Die vierundvierzigjährige Elisa ist selbständig, lebt in Berlin und hat wegen der Auftragslage kaum Zeit für anderes. Der Hof und die Gartenanlage sind in einem bedauerlichen Zustand. Gleichzeitig lebt ihre Leidenschaft für Pflanzen und Gärten neu auf, die einst in den Ferien von ihrer inzwischen verstorbenen, in den Niederlanden lebenden Großmutter geweckt wurde. Diese Naturverbundenheit spricht aus den Buchzeilen und spiegelt sich auch in den illustrierten Pflanzensteckbriefen wider, die jedem Kapitel vorangestellt sind.

Während Elisa versucht, ihre beruflichen Verpflichtungen von Rügen aus weiterzuführen, verschlechtert sich der Gesundheitszustand ihres Vaters.
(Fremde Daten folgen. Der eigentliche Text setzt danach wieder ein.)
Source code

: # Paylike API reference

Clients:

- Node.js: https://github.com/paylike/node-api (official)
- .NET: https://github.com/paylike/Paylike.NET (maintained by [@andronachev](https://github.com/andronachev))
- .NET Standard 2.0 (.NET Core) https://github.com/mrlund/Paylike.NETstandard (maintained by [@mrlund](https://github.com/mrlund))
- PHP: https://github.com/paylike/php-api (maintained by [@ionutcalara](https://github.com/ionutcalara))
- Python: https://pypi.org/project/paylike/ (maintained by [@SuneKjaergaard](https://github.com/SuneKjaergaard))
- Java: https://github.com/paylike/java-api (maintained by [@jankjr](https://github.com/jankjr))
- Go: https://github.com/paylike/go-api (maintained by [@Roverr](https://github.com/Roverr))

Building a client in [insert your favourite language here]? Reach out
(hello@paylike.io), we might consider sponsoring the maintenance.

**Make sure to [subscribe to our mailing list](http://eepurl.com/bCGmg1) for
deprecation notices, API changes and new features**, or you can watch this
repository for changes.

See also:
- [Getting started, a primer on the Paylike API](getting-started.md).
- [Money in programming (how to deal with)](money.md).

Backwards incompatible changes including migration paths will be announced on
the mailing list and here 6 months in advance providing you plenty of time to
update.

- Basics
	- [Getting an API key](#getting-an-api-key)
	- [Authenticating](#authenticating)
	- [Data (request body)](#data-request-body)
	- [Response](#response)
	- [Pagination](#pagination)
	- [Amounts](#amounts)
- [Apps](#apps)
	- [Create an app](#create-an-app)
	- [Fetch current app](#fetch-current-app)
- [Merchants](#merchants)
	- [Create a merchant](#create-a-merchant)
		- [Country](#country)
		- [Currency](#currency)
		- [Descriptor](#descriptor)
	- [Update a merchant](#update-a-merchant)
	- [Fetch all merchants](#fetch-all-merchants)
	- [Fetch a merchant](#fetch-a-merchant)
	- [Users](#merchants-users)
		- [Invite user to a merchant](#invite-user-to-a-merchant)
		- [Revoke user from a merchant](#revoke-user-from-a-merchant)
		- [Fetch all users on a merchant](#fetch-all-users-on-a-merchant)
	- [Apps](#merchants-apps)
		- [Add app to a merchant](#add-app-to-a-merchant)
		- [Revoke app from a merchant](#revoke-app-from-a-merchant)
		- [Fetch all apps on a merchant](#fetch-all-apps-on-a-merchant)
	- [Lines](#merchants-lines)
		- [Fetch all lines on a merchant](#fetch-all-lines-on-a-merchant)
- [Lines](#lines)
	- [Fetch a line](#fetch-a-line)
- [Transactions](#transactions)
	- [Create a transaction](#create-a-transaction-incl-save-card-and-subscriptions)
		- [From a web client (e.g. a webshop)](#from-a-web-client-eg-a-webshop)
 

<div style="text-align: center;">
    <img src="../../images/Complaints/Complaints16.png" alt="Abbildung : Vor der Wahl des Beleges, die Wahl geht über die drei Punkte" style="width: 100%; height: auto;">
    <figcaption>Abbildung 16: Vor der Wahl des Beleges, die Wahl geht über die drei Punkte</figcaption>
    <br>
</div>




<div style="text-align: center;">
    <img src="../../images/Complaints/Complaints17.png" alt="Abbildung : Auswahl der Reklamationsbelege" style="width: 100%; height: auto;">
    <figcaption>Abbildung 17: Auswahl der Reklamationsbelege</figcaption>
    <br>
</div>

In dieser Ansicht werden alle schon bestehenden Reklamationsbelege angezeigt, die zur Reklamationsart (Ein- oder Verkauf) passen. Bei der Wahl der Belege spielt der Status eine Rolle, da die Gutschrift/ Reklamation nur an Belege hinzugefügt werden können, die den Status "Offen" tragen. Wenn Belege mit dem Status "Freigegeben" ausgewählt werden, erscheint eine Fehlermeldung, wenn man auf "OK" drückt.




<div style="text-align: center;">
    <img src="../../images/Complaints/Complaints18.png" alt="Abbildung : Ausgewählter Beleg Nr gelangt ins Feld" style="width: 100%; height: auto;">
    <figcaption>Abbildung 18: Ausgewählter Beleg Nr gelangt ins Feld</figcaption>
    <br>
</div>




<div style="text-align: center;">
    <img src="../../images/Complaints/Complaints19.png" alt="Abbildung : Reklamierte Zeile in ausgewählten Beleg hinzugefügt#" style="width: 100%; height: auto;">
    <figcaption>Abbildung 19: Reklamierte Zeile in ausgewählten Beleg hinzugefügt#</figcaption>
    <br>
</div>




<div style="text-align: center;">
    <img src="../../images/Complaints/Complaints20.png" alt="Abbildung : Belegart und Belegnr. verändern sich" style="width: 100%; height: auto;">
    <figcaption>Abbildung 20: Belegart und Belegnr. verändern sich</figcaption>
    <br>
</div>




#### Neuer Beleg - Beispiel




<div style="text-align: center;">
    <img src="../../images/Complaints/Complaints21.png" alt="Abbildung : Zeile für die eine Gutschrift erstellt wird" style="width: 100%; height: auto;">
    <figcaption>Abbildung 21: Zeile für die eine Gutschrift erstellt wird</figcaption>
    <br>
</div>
Sie gerät immer stärker in den Konflikt zwischen beruflicher Verantwortung und familiärer Fürsorge, bis sie schließlich selbst an ihre Belastungsgrenze stößt.

Simone Veenstras erzählt eine Geschichte, die nah am Leben ist. Vor allem Frauen haben im mittleren Lebensalter häufig den Spagat zwischen pflegebedürftigen Eltern und den Anforderungen ihres Berufs zu bewältigen. Bei Elisa kommt hinzu, dass sie auf Rügen mit ihrer Liebe zur Natur genau das findet, was ihr gefehlt hat und ihr gut tut. Durch die Begegnungen mit Nachbarn und einer engen Freundin ihres Vaters erkennt sie, wie sehr ihr diese Verbundenheit gefehlt hat. Es ist ein Gefühl, das sie nicht nur früher bei der Großmutter genossen hat, sondern das auch ihren Berufswunsch maßgeblich prägte. Gleichzeitig verschweigt die Autorin nicht die Schattenseiten von Elisas Job.

Der Roman thematisiert ebenfalls die entstehenden Probleme einer Person, die unter einem postoperativen Delir leidet. Die Schilderungen wirken besonders authentisch, weil darin die persönlichen Erfahrungen der Autorin eingeflossen sind. Medizinische Hintergründe und hilfreiche Ratschläge werden glaubwürdig in die Handlung integriert. Ebenso feinfühlig beschreibt Simone Veenstra die Annäherung zwischen Vater und Tochter, deren Beziehung über viele Jahre von Distanz geprägt war.

In ihrem Roman „Brombeerblaue Tage“ zeigt Simone Veenstra mit viel Empathie und aus eigener Erfahrung wie wohltuend und heilsam die Nähe zur Natur sein kann. Sie erzählt von der Suche nach dem, was im Leben wirklich wichtig ist und dem Mut zu einem Neuanfang. Ein berührendes Buch, das ich gerne weiterempfehle!